- [Task requirements] I'd like the entries repeated exactly, pictures omitted.

- [Input data]
Start of Block
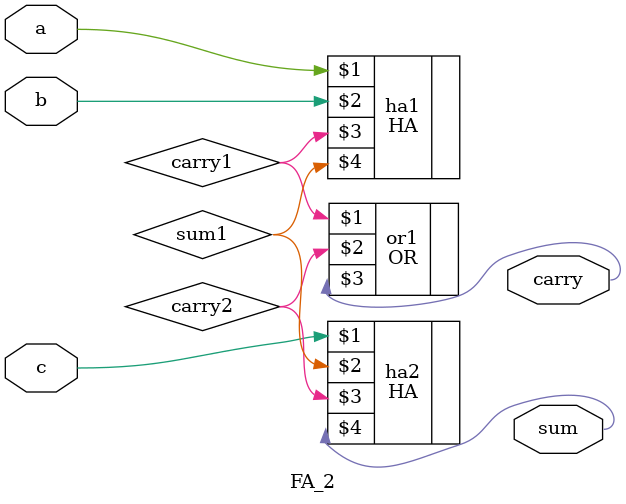
<source format=sv>
module FA_2(input logic a, b, c, output logic sum, carry);

logic carry1, carry2, sum1;

HA ha1(a, b, carry1, sum1);
HA ha2(c, sum1, carry2, sum);
OR or1(carry1, carry2, carry);

endmodule

</source>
End of Block
- [Output for this exercise]
<source format=sv>
module FA_2(input logic a, b, c, output logic sum, carry);

logic carry1, carry2, sum1;

HA ha1(a, b, carry1, sum1);
HA ha2(c, sum1, carry2, sum);
OR or1(carry1, carry2, carry);

endmodule

</source>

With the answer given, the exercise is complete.